=== Excerpt ===
◇ ◇ ◇
A vertex shader needs to run for every vertex, so doubling the amount of vertices obviously doubles the amount of times our vertex shader is run and how many threads are needed.

Three different planes showing the effect of increasing the number of vertices in a flat plane mesh.

Before our vertex shader returns the vertex information, we typically need to convert it to screen space. If you've ever used a 3D program, you'll know that when you create a geometry it has an origin, or a point where each axis begins { x:0, y:0, z:0 }. For our cube the origin is at its center, so the coordinates for a given vertex are relative to this origin.

But obviously, when we actually want to render these geometries, we need their coordinates relative to the flat screen. To do this, the first step is to translate the coordinates from model space into world space. We do this by multiplying each vertex by the modelMatrix, a matrix uniform passed down to our shader from the 3D application, making the coordinates relative to the world origin.

The process of converting from model space to world space.

The model matrix is actually where we usually apply all the basic transforms, like rotation, scaling and translating that we've been describing so far. We never actually update the original vertex positions, but rather describe their transforms in this matrix.

Next we need to figure out where the vertex is relative to the camera, known as view space, and we do that by multiplying the vertex data by the viewMatrix. Lastly, we apply the camera perspective using the projectionMatrix and transform the coordinates relative to the viewport size and resolution.

The process of converting from world space to screen space.

Before we move onto the next step, remember how we said that shaders can't really communicate with each other? Well that's not entirely true. Because a vertex shader runs before a fragment shader, we can pass variables calculated in the vertex shader to the fragment shader. These have historically been called varyings¹⁶ because unlike uniforms, they will be different based on the output of the vertex shader.

Say for example we wanted each vertex to have a different color so we return a varying from the vertex shader called vColor. That color value is then interpolated when it's passed to the fragment shader, so if our fragment⁵ happens to be half way between the blue and red vertices, the value of vColor it receives will be purplish.

How a varying is interpolated across fragments

This is also how we can pass stuff like normals, basically vectors¹⁷ describing the direction a surface is facing, to the fragment shader for lighting effects.

In some older graphics systems there are actually a few optional steps after the vertex shader and before the rasteriser: tessellation and geometry shaders. I don't want to confuse you too much so we won't go into too much detail on these.

A tessellation shader basically allows us to add more detail to geometry by subdividing it up into smaller primitives. You might use this in a video game to add more detail to stuff that is closer to the camera. Not super helpful for our toy example.

A tessellation shader can add more detail to a geometry on the fly.

A geometry shader allows us to entirely add or remove elements on the fly. So, maybe we've determined that an element is so far away from the camera that it shouldn't even be rendered, we can use the geometry shader to do that.

Rasterisation

So this is the point at which we have to go from points and coordinates into pixels. The rasterizer, which is a non-programmable step, takes the primitives and their transformed positions and figures out which pixels they cover, which is why we needed to convert the coordinates into screen space.

You may have noticed that our cube is actually made up of triangles, and each rasterizer works on a single triangle to figure out which pixels fall inside it. For each of these pixels, it generates a fragment.

The rasteriser generates fragments based on which pixels are covered by a triangle.
◇ ◇ ◇
=== Problem requirements ===
Revise the part of the shader excerpt that opens with the words containing "This is also" and closes with "geometry on the fly.", putting "flight simulator" in place of "video game". Work from the shader excerpt alone.

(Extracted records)
◇ ◇ ◇
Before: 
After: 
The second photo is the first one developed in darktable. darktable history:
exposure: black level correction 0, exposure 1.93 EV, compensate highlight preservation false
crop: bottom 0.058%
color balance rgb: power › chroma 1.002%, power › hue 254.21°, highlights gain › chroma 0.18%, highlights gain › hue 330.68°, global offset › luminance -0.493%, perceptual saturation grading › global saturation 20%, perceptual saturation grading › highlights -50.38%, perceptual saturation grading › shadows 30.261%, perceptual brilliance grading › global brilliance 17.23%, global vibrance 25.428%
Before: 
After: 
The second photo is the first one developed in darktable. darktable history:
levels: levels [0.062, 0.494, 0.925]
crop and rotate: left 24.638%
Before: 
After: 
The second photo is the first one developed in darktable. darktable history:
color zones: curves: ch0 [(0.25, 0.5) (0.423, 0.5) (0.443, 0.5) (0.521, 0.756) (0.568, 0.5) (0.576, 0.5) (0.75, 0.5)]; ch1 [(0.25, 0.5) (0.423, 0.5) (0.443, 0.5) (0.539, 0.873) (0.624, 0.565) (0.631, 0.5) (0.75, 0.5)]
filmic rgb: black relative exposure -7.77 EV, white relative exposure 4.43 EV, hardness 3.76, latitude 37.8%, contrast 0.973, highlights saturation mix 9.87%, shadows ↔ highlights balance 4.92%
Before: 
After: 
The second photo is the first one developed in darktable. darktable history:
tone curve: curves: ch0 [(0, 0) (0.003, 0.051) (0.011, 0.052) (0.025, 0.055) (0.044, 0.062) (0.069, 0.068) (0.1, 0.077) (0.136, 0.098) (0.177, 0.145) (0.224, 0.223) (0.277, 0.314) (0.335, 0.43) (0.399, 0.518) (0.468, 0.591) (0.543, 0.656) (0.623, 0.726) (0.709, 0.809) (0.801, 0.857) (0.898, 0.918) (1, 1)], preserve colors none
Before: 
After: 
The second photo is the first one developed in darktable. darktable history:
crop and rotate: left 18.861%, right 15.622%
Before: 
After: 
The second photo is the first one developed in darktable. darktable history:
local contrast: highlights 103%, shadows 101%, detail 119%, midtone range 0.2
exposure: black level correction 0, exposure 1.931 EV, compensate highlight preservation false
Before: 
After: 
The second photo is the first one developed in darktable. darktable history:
◇ ◇ ◇
=== Result for this exercise ===
This is also how we can pass stuff like normals, basically vectors¹⁷ describing the direction a surface is facing, to the fragment shader for lighting effects.

In some older graphics systems there are actually a few optional steps after the vertex shader and before the rasteriser: tessellation and geometry shaders. I don't want to confuse you too much so we won't go into too much detail on these.

A tessellation shader basically allows us to add more detail to geometry by subdividing it up into smaller primitives. You might use this in a flight simulator to add more detail to stuff that is closer to the camera. Not super helpful for our toy example.

A tessellation shader can add more detail to a geometry on the fly.